List of Operators

Last updated
Save as PDF

The Rule Builder allows you to create rules for your Client policy. A Client policy rule includes an operator as one of its elements.

The Value rule element, referred to as the comparative value in the table below, is evaluated against the value of the criteria. This comparison is determined by the specified operator.

For example, in the rule above, the comparative value is a list of domains. The list is named AI-ML Domains. The value of the Domains criteria is also a list of domains. Both lists are compared to see if they overlap.

The following table lists and describes the operators that are available in alphabetical order.

Operator	Description
contains	The value of the criteria is a list of items, and the comparative value, which is a single item or a list, is also an item of the criteria list. Example 1: A list of social media sites contains facebook.com A rule with elements configured like this applies if the social media sites list includes facebook.com as an item. Example 2: A list of domains (AI-ML_Domains_List) contains dalle.openai.com, chatgpt.openai.com A rule with elements configured like this applies if the AI-ML_Domains_list includes dalle.openai.com and chatgpt.openai.com items. The opposite of the contains operator is contains not.
contains not	The value of the criteria is a list of items, and the comparative value, which is a single item or a list, is not an item of the criteria list. Example 1: A list of social media sites contains not facebook.com A rule with elements configured like this applies if the social media sites list does not include facebook.com as an item. Example 2: A list of domains (AI-ML_Domains_List) contains not dalle.openai.com, chatgpt.openai.com A rule with elements configured like this applies if the AI-ML_Domains_list does not include dalle.openai.com, chatgpt.openai.com items. The opposite of the contains not operator is contains.
matches	The value of the criteria matches the regex term that is the comparative value. Examples: *URL matches ..skyhighsecurity.com** and Url Path matches .v2. Rules with elements configured like this apply, for example, if the value of URL is https://auth.ui.skyhighsecurity,com or if the value of Url Path is /v2/test. The opposite of the matches operator is does not match.

◆ **Data listing**:

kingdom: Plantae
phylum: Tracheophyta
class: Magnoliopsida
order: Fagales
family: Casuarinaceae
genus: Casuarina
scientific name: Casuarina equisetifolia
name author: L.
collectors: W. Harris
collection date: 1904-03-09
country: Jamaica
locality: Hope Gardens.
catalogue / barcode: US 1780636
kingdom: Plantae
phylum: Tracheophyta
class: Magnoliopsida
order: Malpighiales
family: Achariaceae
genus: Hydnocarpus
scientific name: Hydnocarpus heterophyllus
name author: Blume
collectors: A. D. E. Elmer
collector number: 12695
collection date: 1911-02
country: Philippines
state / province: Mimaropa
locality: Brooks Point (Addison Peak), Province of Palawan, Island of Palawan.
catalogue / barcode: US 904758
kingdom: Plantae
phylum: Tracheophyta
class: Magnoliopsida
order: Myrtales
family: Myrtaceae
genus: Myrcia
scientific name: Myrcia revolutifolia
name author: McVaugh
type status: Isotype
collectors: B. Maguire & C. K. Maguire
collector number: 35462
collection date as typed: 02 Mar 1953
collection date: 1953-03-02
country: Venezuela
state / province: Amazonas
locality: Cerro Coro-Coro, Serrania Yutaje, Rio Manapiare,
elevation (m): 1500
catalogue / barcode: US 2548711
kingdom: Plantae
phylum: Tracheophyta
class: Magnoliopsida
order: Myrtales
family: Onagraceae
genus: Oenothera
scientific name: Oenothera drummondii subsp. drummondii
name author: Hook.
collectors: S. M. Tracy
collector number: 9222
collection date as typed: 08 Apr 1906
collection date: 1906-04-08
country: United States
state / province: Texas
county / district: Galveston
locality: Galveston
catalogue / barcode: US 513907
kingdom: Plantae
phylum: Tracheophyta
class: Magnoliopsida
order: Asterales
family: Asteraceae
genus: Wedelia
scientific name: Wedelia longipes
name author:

◆ **Problems to solve**:
[a] Set down, word for word, the part of the list of operators that opens with the words containing "List of Operators" and closes with "of its elements.".
[b] Take the page on Rule Builder operators further, picking up right after its last sentence.

◆ **Answers for each item**:
[a]
List of Operators

Last updated
Save as PDF

The Rule Builder allows you to create rules for your Client policy. A Client policy rule includes an operator as one of its elements.

[b]
does not match	The value of the criteria does not match the regex term that is the comparative value. Example: *URL does not match ..skyhighsecurity.com** A rule with elements configured like this applies, for example, if the value of URL is https://trellix.com. The opposite of the does not match operator is matches.
is	The value of the criteria is the same as the comparative value. Example 1: Private Application is true. A rule with elements configured like this applies if the value of Private Application is true. Example 2: Destination Domain is Google.com A rule with elements configured like this applies if the value of Destination Domain is Photos.google.com The opposite of the is operator is is not.
is not	The value of the criteria is not the same as the comparative value. Example: Private Application is not true. A rule with elements configured like this configured applies if the value of the Private Application criteria is false. The opposite of the is not operator is is.
overlaps	The value of the criteria and the comparative value are both lists of items, and at least one item is included in both lists. Example: Domains overlaps AI-ML Domains A rule with elements configured like this applies if at least one of the items in the Domains list is also included in the AI-ML Domains list. The opposite of the overlaps operator is is disjoined.
is disjoined	The value of the criteria and the comparative value are both lists of items, and no item is included in both lists. Example: Domains is disjoined AI-ML Domains A rule with elements configured like this applies if none of the items in the Domains list is included in the AI-ML Domains list. The opposite of the is disjoined operator is overlaps.
is in	The value of the criteria is a single item, and it is included in the list of items that is the comparative value. Example: User Name is in Global Blocked User Names A rule with elements configured like this applies if the value of User Name is, for example, John Doe, and this name is an item in the Global Blocked User Names list. The opposite of the is in operator is is not in.
is not in	The value of the criteria is a single item, and it is not included in the list of items that is the comparative value. Example: User Name is not in Global Blocked User Names A rule with elements configured like this applies if the value of User Name is, for example, John Doe, and this name is not an item in the Global Blocked User Names list. The opposite of the is not in operator is is in.
is subset	The value of the criteria and the comparative value are both lists of items, and all items of the criteria list are included in the list of the comparative value. Example: Domains is subset AI-ML Domains A rule with elements configured like this applies if all items in the Domains list are included in the AI-ML Domains list. The opposite of the is subset operator is is not subset.
is subset	NOTE: For Domains criteria, it is recommended to use the overlap operator, as not all items in the criteria list may match the comparative value.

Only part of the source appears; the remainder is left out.